CRS is a common toxicity associated with CAR-T cell therapy, triggered by overactivation of immune effector cells and excessive proinflammatory cytokine release [67,68,69]. Using a high-tumor-load xenograft mouse model where tumor cells and therapeutic cells were co-injected intraperitoneally (Fig. 7E) [67], conventional CAR70-T cells caused severe CRS, evidenced by rapid body weight loss and elevated serum levels of CRS-associated biomarkers, including mouse SAA-3 and IL-6 (Fig. 7F, G). In contrast, both AlloCAR70-NKT and PBMCCAR70-NKT cells did not induce these responses, indicating a lower CRS risk (Fig. 7F, G). Notably, AlloCAR70-NKT cells produced comparable or higher levels of human Th1 cytokines (IFN-γ, TNF-α, IL-2) relative to PBMCCAR70-NKT and CAR70-T cells, but did not generate human IL-6, unlike the other cell types (Fig. 7H). The low CRS potential of CAR70-NKT cells likely reflects their NK-like features and their capacity to deplete macrophages in vivo that drive CRS (Fig. 7I) [37, 38, 55, 70].

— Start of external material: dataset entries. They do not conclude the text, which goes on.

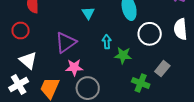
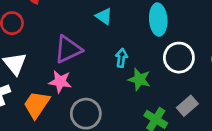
cyan triangle: (88, 13) -> (104, 16), turned -32
pink star: (74, 67) -> (60, 82), moved

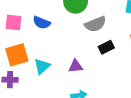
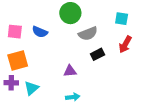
cyan triangle: (42, 66) -> (31, 88), moved

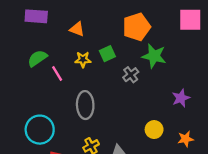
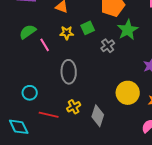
green star: (154, 56) -> (128, 30), turned 30
cyan circle: (40, 130) -> (30, 93), size x0.6
yellow circle: (154, 130) -> (128, 93), size x1.5

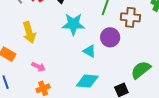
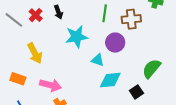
pink arrow: (38, 67) -> (51, 85), size x1.5
cyan diamond: (87, 81) -> (110, 80), moved

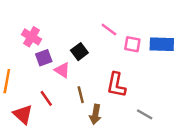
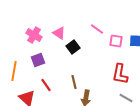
purple square: (44, 58) -> (38, 60), moved
pink triangle: (62, 70) -> (59, 33), moved
red L-shape: (116, 85) -> (120, 74), moved

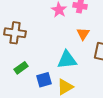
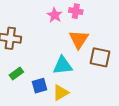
orange triangle: (83, 34) -> (79, 39), size x1.5

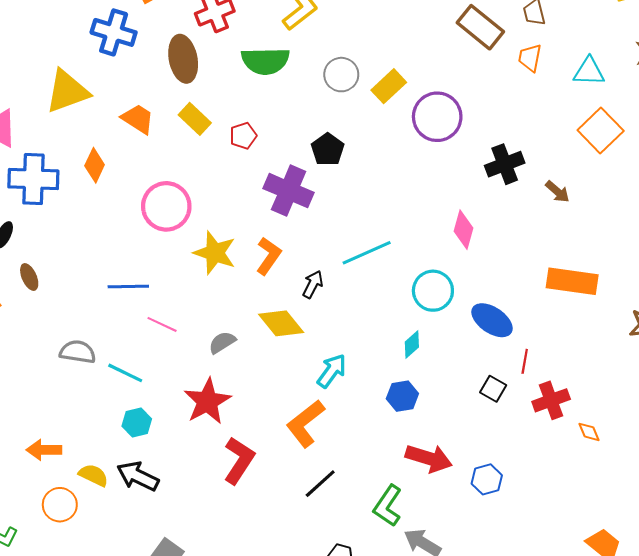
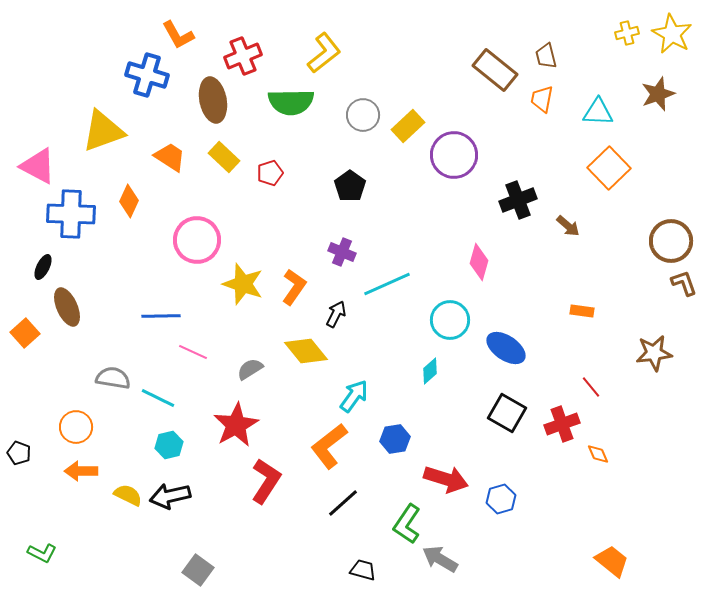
purple cross: (289, 191) -> (342, 252), moved, size x0.6
brown ellipse: (29, 277) -> (67, 307), size x1.5
orange rectangle: (572, 281) -> (582, 311), size x0.5
red line: (525, 361) -> (591, 387), moved, turned -50
black square: (493, 389) -> (507, 413), size x1.5
blue hexagon: (402, 396) -> (395, 439), moved
black arrow: (138, 476) -> (170, 496), turned -39
orange circle: (60, 505) -> (76, 427), moved

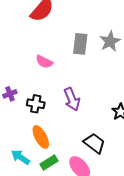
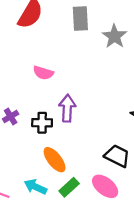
gray rectangle: (80, 44) -> (80, 19), moved
purple arrow: (72, 99) -> (67, 108), moved, turned -145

To assess potential dose-dependent toxicity, AlloCAR70-NKT cells were administered intravenously at 1, 3, 5, or 10 × 106 cells per mouse (Fig. S8A). No acute toxicity was observed (Fig. S8B and S8C). Long-term tissue analyses conducted 120 days post-injection revealed no detectable organ toxicity or histopathological abnormalities (Fig. S8D). Overall, these studies demonstrate that AlloCAR70-NKT cells exhibit a high safety profile, with no detectable GvHD, minimal CRS risk, and no long-term tissue toxicity, supporting their translational and clinical development as a potent and safer alternative to conventional CAR-T cell therapy in the treatment of cancers including AML.